Design, architect, and implement scalable, secure, and cost-efficient AWS infrastructure across multiple regions, aligned with the AWS Well-Architected Framework.
Build, maintain, and evolve all cloud infrastructure using Terraform, enforcing module reusability, remote state management, and IaC best practices across environments.
Own and optimize PostgreSQL database: including performance, scalability, and reliability.
Deploy, manage, and optimize workloads on Kubernetes clusters using Helm and Kustomize.
Design, implement, and maintain CI/CD pipelines using GitHub Actions.
Lead DR planning, runbook creation, and failure scenario modeling — including database backup and recovery strategies.
Support and unblock engineering teams on infrastructure and database needs.
Operate and improve monitoring, logging, and alerting systems — including database-specific monitoring (query performance, replication health, connection saturation) — to ensure high availability and fast incident response.
Participate in and help improve the weekly on-call rotation.
Requirements
6–8+ years of professional experience in Cloud Engineering, DevOps, or SRE roles, with a proven track record operating highly scalable, high-availability systems in production.

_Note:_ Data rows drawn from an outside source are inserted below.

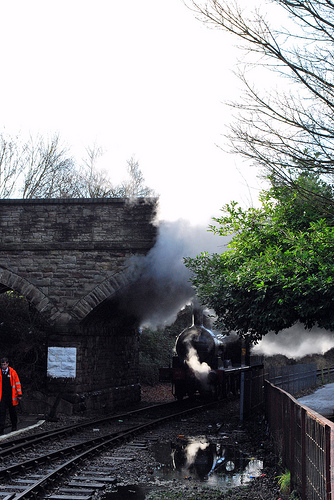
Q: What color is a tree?
A: Green.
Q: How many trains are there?
A: One.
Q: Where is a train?
A: On train tracks.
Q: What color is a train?
A: Black.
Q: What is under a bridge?
A: A train.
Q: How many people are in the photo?
A: One.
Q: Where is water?
A: On the ground.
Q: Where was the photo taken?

Deep, hands-on experience with AWS core services (EKS, ECS, EC2, VPC, IAM, RDS, Amazon Aurora, S3, Route 53, CloudFront, ALB/NLB, etc.) in real production workloads.
Expert-level proficiency with Terraform, including module design, remote state management, and multi-environment/multi-region setups.
Strong PostgreSQL expertise in production, including: query and index performance tuning, sharding strategies (e.g., application-level sharding, or partitioning), replication setup and management (streaming, logical), connection pooling (PgBouncer), vacuum tuning, and planning/executing major version upgrades with minimal downtime.
Experience managing large-scale PostgreSQL databases (hundreds of GBs to TBs) under high-traffic workloads, with a solid understanding of how schema design, indexing, and partitioning decisions affect performance at scale.
Strong production experience operating and optimizing Kubernetes clusters (deployments, scaling, RBAC, networking, security policies, cluster upgrades).
Proven experience designing and maintaining CI/CD pipelines using GitHub Actions.
Solid experience with GitOps principles and tools; hands-on experience with ArgoCD is strongly preferred.
Strong understanding of networking fundamentals (DNS, VPC peering, Transit Gateway, VPN, load balancing) and cloud security best practices.
Experience with logging, monitoring, and alerting stacks (e.g., ELK, EFK, LGTM, CloudWatch) across multiple environments, including database-specific monitoring.
Proficiency in Bash and Python for automation and tooling.
Strong Git workflow knowledge, including branching strategies and code review practices.
Experience designing and implementing multi-region architectures with failover and DR strategies.